Actions to take>
[1] Answer these questions about the Arsenal article:
(a) Which team will Arsenal meet in the final, and in what city?
(b) Which Italian club did Arsenal face in the previous round?
(c) Who is the coach of Paris St Germain?
[2] Can you repeat the Arsenal article word for word from "Graham's defence has" to "been found wanting."?

Excerpt to read>
========

At a time when the new England coach is keen to embrace a more sophisticated style he will have noted, with the rest of us, that the siege Gunners battered their way past a technically superior Paris St Germain team by playing the traditional British game.
It has to be said, without equivocation, that Arsenal deserved to go through to the final, where they will meet the holders Parma of Italy in Copenhagen on 4 May, and even Artur Jorge, the PSG coach, said it. Their spirit and tenacity was more than a match for French flair and technique, as it had been against Italy's Torino in the previous round.
On each occasion, George Graham played the continentals at their own cat and mouse game, stifling the opposition and drawing away before winning the tie at home. Tactical nous, though, was Arsenal's only concession to European football, and there is a danger that their success will revive all the old John Bull delusions about British being best.
Graham's defence has been second to none to date, and is probably the best in the competition, but both PSG and Torino were better at the aspects of the game where England have long been found wanting.

========

Information provided>
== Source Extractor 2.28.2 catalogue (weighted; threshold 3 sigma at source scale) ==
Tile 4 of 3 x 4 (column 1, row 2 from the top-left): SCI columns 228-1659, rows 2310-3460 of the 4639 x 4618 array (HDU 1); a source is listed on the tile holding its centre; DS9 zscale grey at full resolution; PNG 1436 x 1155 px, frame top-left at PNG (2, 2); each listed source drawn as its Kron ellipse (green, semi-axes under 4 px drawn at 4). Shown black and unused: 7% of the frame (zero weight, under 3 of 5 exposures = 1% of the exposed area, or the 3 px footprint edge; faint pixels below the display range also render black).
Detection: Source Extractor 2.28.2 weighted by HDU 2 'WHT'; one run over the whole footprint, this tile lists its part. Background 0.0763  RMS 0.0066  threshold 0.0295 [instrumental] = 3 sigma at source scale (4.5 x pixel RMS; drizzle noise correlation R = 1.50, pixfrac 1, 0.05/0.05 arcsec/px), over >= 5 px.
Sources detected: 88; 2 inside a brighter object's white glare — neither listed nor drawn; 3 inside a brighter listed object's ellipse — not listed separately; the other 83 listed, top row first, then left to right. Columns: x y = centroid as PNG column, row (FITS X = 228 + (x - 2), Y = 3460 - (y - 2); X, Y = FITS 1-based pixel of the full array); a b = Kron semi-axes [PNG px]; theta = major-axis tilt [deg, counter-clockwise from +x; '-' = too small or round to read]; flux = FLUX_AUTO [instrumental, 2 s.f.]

========

Outputs for the tasks>
[1]
(a) Parma of Italy, the holders, in Copenhagen.
(b) Torino.
(c) Artur Jorge.

[2]
Graham's defence has been second to none to date, and is probably the best in the competition, but both PSG and Torino were better at the aspects of the game where England have long been found wanting.